Meine Behauptung ist nun so:
- es wird der Rathausuhrzeiger im Sekundentakt weitergesetzt
- es werden im Sekundentakt Steine abgeworfen
- es kommen im Sekundentakt Steine an den Wanderern vorbei
- es kommen im Sekundentakt Steine unten bei der Uhr an

Um dies zu beweisen wird ein Zähler verwendet.
Dieser Zähler hat zwei Eingänge.
es sind:
a'  der Eingang für den Oszillatortakt der Uhr beim Rathaus  von 1 Mhz
b' der Ereigniseingang

Der Zähler kann überall dahin gebracht werden wo er messen soll.
Dazu verwendet er eine Schleppleitung die ihm die Oszillatorschwingung
der Uhr bereitlegt.
Alternativ kann er auch den einzigen Zeiger der Rathausuhr fernablesen
und daraus seinen internen 1 Mhz-Oszillator synchronisieren.

Der Eingang (b) wird genutzt um die Ereignisse einzubringen.
Um zu signalisieren das ein Stein
- abgeworfen wurde
- vorbeigekommen ist
- angekommen ist.

Er zeigt die Anzahl von Oszillatortakten an die sich
zwischen zwei Ereignissen angesammelt haben.

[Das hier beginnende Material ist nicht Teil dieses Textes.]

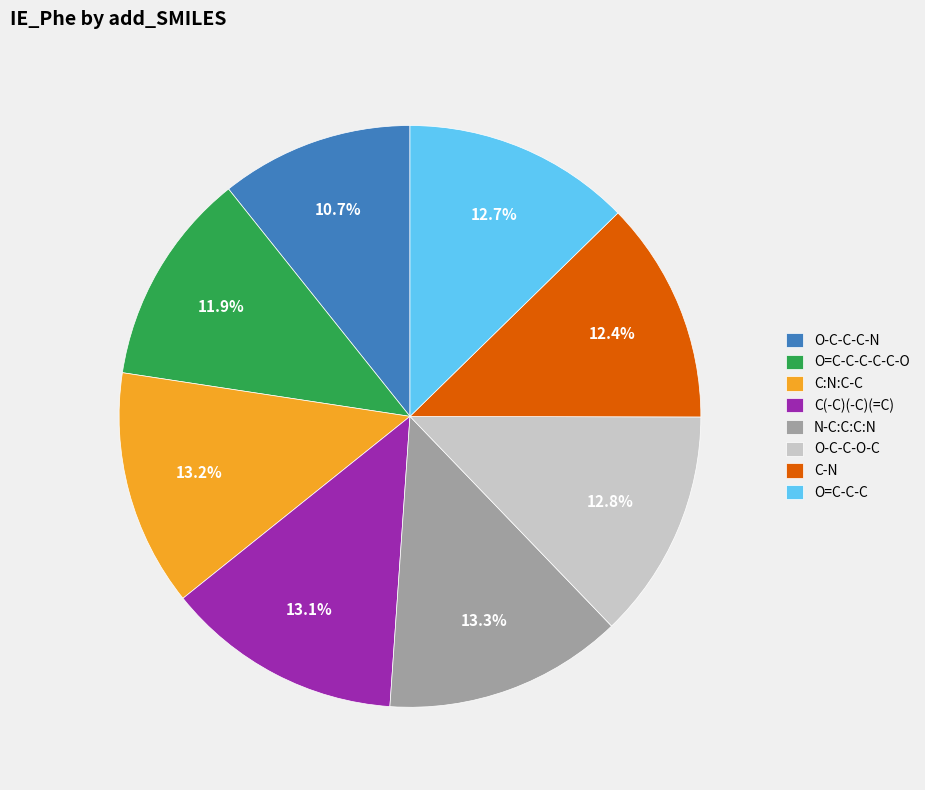

To the nearest percent, what is the combined percentage of O-C-C-O-C and O-C-C-C-N?

23%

Er zeigt immer und überall die Zahl 1000 000 an,
also eine Sekunde.

Hinweis:
Es wird vorausgesetzt das sich während des –Steinewerfens- die
Bedingungen und Umstände nicht ändern.
Das die Steine immer gleich runterfallen, der Oszillator
ausreichend genau taktet, der Zähler eine ausreichend genaue Auflösung
besitzt.

------------------- END ----------------------------------------


Dieses -Werfen- zeigt ebenfalls dass keinerlei Blauverschiebung stattfindet, unten und oben und auf der gesamten Strecke die Frequenz überall gleich ist.
Es wird auch aufgezeigt dass es keine Rolle spielt wie schnell die Steine unterwegs sind, also die "Wellenlänge" ist.